▶ PASSAGE PROVIDED
STL requires you to deal with RTTI if you're going to do anything dynamic with it.
I'm sorry, you lost me there. How does using the STL require any more RTTI to achieve dynamic binding than any other version of the same code?
To quote Alan Kay, "I invented the term object-oriented, and I did not have C++ in mind."
I don't care who invented the word, I care who invented the concept, and the C++ community has collectively contributed more to the OO concept over the years than just about any other. Hell, Bjarne Stroustrup invented the term C++, and I'm guessing he didn't have today's C++ in mind, either. That doesn't mean today's C++ isn't an improvement on his original vision a couple of decades ago.
Everyone agrees that jumping around a function using gotos are bad, but somehow dynamically jumping around the program at runtime to undefined places is all ok.
Firstly, not everyone agrees that. It's common practice, because we have an alternative (structured programming) that many people prefer.
Secondly, exceptions are a natural complement to functional decomposition and structured programming, and the places where they can be handled are typically very well-defined. To date, no-one's managed to popularise a more effective system for controlling failure in a large application, so that's why we use them.
Take a look at page 7 of K&R. You write code in procedures. main is the procedure you start in. You call other procedures to do work; printf prints stuff. stdio is the standard input/output library that defines printf. Is that so hard to comprehend?
You're letting what's second nature to you as an experienced programmer cloud your judgement. Having taught several non-programmers some basic C, I can tell you that your explanation above would probably result in something like the following:
What's code?
What's a procedure?
What do I call other procedures? That didn't make sense!
Nothing came out of the printer when I said printf!
What's the library got to do with anything? Can't the system explain it without me having to go and borrow a book?
Teaching is all about recognising what you understand but somebody else doesn't. The more you understand, the harder that gets, and the more your own preconceptions and ideas get in the way.
Smalltalk, C++, Lisp, and Python are all completely different languages. Java is far more like C++ than it is to any of the other languages I mentioned; I consider it to be a cleaned up C++ more than anything
You don't know much about either Java or C++, do you?:-)
You can convert a Java program into a C++ program with zero effort just by implementing classes needed, and garbage collection
That's hardly zero effort. And besides, I can write FORTRAN in OCaml if I try hard enough, but it wouldn't give as good a result as using OCaml's own features well.
one of the big differences is that Java is type-safe, while C++ isn't!
I love this one. The language that forced everyone to cast for years (with its advocates frequently claiming that templates were just bloat, no less) and where everything derives from Object is type safe, but the language which has provided safer casts, typesafe templates and no universal root type for years isn't?
We're working the parse tree once removed and are forced into prose by the ancient conventions and a pathetic need to print.
We lack a model in which we work the parse trees symbolically/pictorially using the keyboard. One where we can zoom structurally, rotate and slice our model by patterns, flows and data-access regardless of instance and without regard for 'files'.
Well, I don't have nearly your experience, but I've thought along similar lines in the past and explored this idea in some detail.
I think the catch is that, as with so many things, the devil is in the details. Graphical interfaces (in the sense of representing your program as a graph, and displaying it in a non-pure-text format) can be useful for browsing source, as some of the better IDEs demonstrate. However, the decision logic I can represent concisely in ten lines of well-written code would take several screens of pretty graphics to represent if drawn in some sort of tree form.

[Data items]
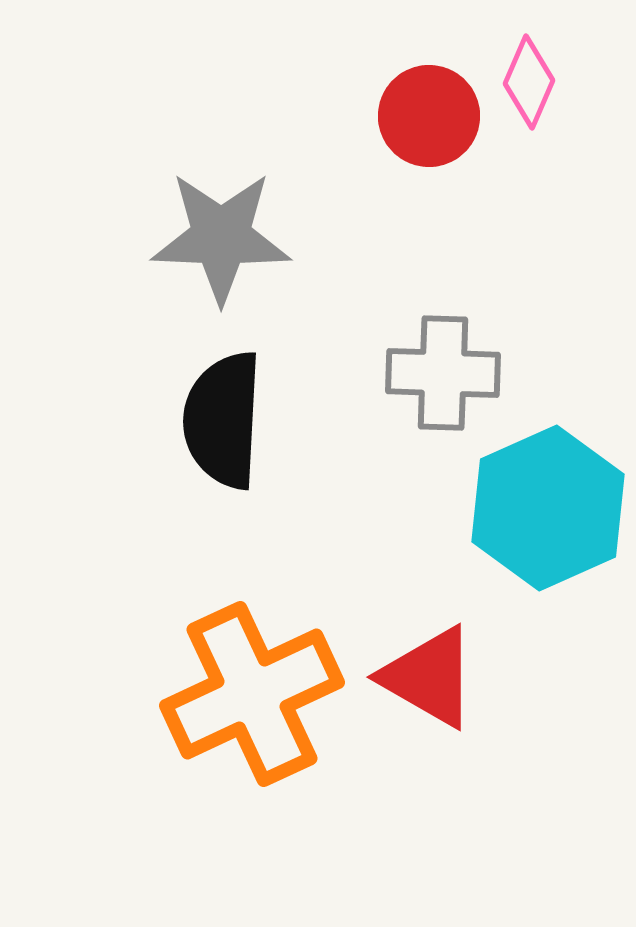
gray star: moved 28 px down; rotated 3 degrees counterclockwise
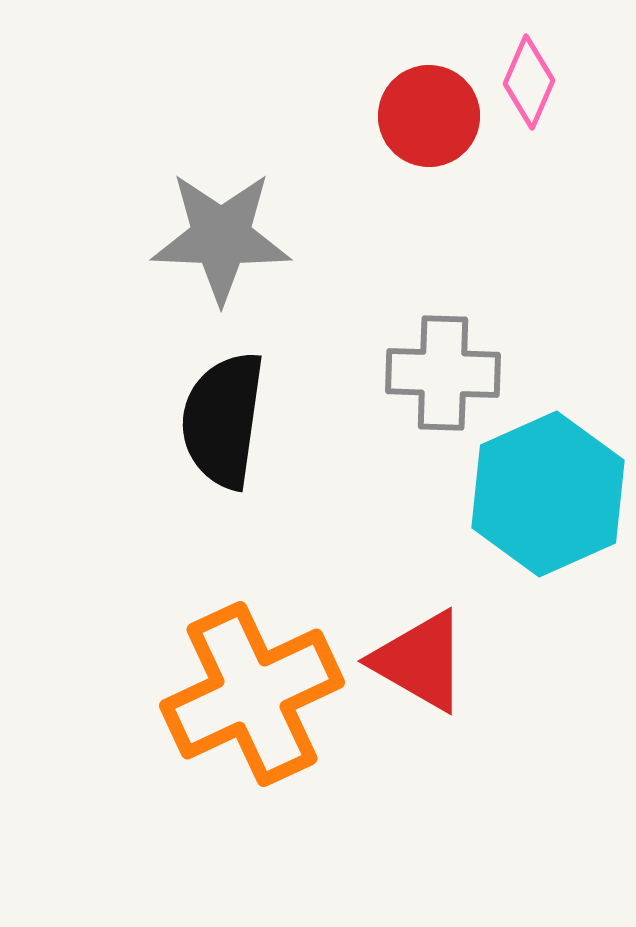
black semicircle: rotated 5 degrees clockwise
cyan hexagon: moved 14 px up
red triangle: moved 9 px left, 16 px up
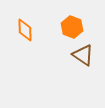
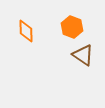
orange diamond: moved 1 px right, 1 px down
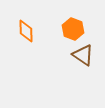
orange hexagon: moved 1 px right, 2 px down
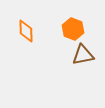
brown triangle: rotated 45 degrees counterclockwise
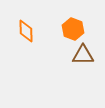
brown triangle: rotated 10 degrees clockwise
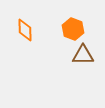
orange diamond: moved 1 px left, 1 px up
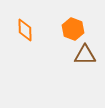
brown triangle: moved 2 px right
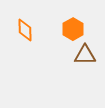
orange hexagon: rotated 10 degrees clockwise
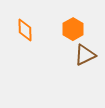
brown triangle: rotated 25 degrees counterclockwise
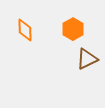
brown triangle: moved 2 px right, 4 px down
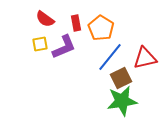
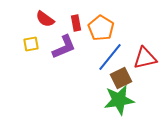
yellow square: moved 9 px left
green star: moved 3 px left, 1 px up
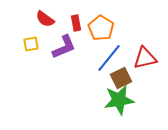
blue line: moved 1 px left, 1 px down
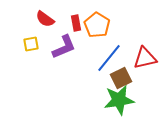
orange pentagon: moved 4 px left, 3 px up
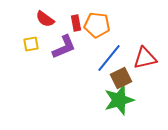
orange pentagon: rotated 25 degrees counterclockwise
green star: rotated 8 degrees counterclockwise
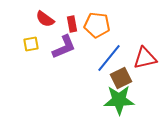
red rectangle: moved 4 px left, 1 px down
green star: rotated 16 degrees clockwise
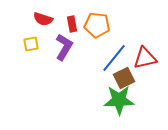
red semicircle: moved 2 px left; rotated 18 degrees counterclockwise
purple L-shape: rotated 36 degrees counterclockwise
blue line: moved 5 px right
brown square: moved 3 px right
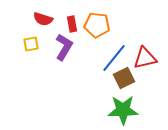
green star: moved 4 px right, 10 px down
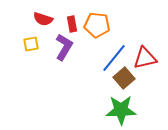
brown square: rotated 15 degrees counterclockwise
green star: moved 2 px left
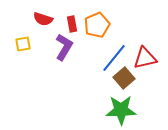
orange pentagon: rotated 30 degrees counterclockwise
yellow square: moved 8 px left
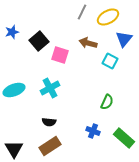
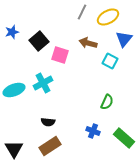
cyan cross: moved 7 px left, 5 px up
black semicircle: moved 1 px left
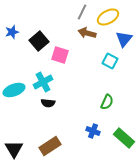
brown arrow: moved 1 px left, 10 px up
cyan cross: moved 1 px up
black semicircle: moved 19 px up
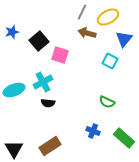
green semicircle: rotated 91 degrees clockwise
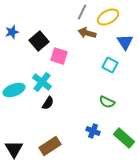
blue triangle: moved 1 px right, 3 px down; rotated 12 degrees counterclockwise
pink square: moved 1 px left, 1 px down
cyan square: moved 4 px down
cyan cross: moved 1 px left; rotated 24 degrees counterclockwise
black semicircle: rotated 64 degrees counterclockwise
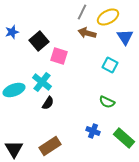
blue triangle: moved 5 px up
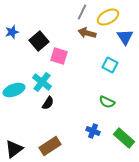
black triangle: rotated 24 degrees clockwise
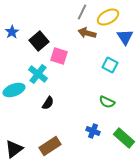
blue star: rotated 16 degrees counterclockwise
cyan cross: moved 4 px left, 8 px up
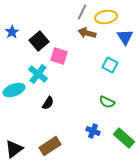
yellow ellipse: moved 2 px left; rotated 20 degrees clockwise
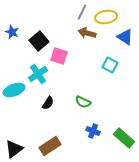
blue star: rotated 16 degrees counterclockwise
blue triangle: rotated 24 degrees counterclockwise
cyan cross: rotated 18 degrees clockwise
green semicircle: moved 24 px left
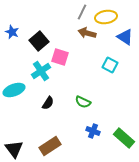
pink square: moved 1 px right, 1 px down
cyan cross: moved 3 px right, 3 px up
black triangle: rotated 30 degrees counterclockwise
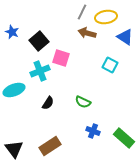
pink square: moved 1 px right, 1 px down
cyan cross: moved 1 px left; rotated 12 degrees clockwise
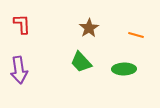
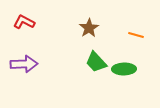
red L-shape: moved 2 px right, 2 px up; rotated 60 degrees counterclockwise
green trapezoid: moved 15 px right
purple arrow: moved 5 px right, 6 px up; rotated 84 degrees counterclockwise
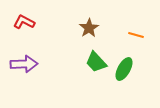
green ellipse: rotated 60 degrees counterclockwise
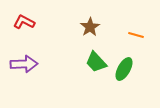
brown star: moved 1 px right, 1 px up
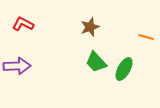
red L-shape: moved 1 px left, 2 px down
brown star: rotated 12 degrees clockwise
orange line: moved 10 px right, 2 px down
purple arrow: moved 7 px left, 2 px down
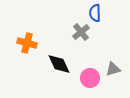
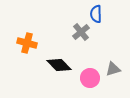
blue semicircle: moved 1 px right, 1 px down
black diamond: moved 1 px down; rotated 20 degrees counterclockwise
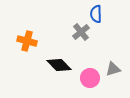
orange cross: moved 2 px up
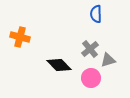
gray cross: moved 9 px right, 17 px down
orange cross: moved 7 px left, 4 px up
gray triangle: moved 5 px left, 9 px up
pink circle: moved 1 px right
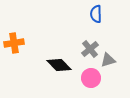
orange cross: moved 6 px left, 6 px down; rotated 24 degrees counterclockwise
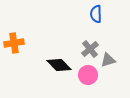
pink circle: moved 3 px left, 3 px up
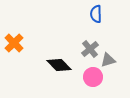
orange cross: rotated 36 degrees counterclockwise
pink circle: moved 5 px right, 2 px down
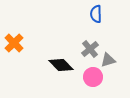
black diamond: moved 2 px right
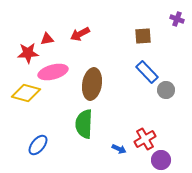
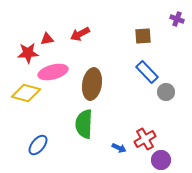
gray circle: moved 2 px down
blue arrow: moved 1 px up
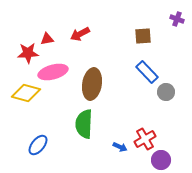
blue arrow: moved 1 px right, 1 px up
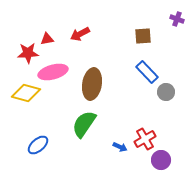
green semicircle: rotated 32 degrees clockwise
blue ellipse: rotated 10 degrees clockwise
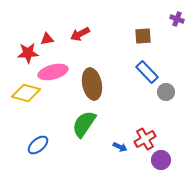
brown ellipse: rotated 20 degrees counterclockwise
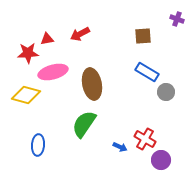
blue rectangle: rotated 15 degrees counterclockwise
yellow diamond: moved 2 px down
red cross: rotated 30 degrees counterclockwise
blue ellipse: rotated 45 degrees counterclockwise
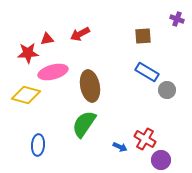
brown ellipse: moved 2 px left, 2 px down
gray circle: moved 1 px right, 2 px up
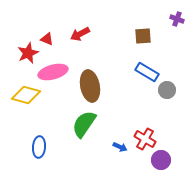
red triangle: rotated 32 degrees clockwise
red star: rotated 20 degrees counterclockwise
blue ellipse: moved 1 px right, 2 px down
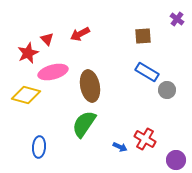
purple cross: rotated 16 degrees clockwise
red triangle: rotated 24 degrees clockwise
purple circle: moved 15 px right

▶ WHAT YOU WILL DO
- 1) Reproduce, without alteration, every row of the data items from the line containing "cyan cross: moved 7 px left, 5 px up" down to the line containing "black triangle: rotated 24 degrees clockwise", including both of those lines. Omit the picture lines from your copy.
- 2) Carry on the discussion of programming languages and their teaching from the point at which it stops.

▶ ANSWERS PROVIDED
- 1)
cyan cross: moved 7 px left, 5 px up
black semicircle: moved 1 px left
brown arrow: moved 1 px left, 10 px up
cyan cross: moved 1 px up
black semicircle: moved 19 px up
green semicircle: rotated 91 degrees clockwise
blue triangle: moved 1 px right, 3 px down; rotated 12 degrees counterclockwise
pink square: moved 1 px left, 1 px down
cyan square: moved 4 px down
cyan cross: moved 1 px left; rotated 24 degrees counterclockwise
black semicircle: rotated 64 degrees counterclockwise
blue triangle: moved 5 px up
black triangle: rotated 24 degrees clockwise

- 2)
There are definitely shades of grey here. The concise code is easy to manipulate, and of course text-based languages have some major practical advantages, from portability of the source files to the easy use of macros. On the other hand, that conciseness can hide misunderstandings and bugs that would be immediately apparent in a clearly presented graphical display; they don't call it "code" for nothing! But there is surely a reason the world of mathematics still writes its equations and papers in the same basic format it's used since forever...
But it's really not that simple; that's the point.
Open source may be supported by volunteers, but the people who wrote the CSS software were doing it for money. The companies employing them need to get some return on that investment to be profitable and remain in business. In the capitalist world, which like it or not is where we live, that return comes from licensing revenue, amongst other things.
Yes, this sucks for OSS, but it's not Microsoft's (or anyone else's, for that matter) fault that OSS projects choose to run on a non-financial model that gives them limited resources. Neither is it the court's job to disadvantage Microsoft for the benefit of OSS coders. It costs a significant amount of money to produce and maintain useful documentation for a complex interface, and while the courts might reasonably require Microsoft to make such documentation available at cost in the interests of fair competition, I see no reason they should require Microsoft to pay to produce it and then give it away for free because the open source world haven't found a source of funding to play by the same rules as everyone else in the business.
I realise this is unfortunate for Joe OSS Developer, but there are two sides to every argument, and even big corporations have to be treated reasonably by the courts.
And the software that has the best shot at being best for consumers and promoting interoperability is open source software, which gets shafted by this action.
Do you have any evidence to support that, beyond your personal opinion? There are very few things that have been done well by OSS that haven't been done at least as well if not very much better by CSS, even by software written by Microsoft in some cases.
Defending competition in the marketplace will naturally defend consumers, modulo minor bumps in the road. Having the courts set an agenda which promotes a specific product or philosophy, even one as apparently community-centric as OSS, comes with no such guarantees. If the open source approach is as superior a development philosophy as its advocates claim, then it will naturally win in a marketplace guaranteeing fair competition anyway.
If someone asked me to rate my C++ skills from 1 to 10, I would give myself a 4 or a 5. Anyone that rates themselves a 7 or higher is either named Sutter, Alexandrescu, Glassborow, or Stroustroup. Or is either grossly unfamiliar with the scope of C++ or flat out lying.
I'd give myself at least an 8, and I'd stand by that and justify it in an interview. C++ isn't that complicated, it just requires more than trivial "what I did at the office today" effort to learn what it can really do.
Their were people that thought they new the language cold until Alexandrescu wrote Modern C++ Design and turned the C++ on end.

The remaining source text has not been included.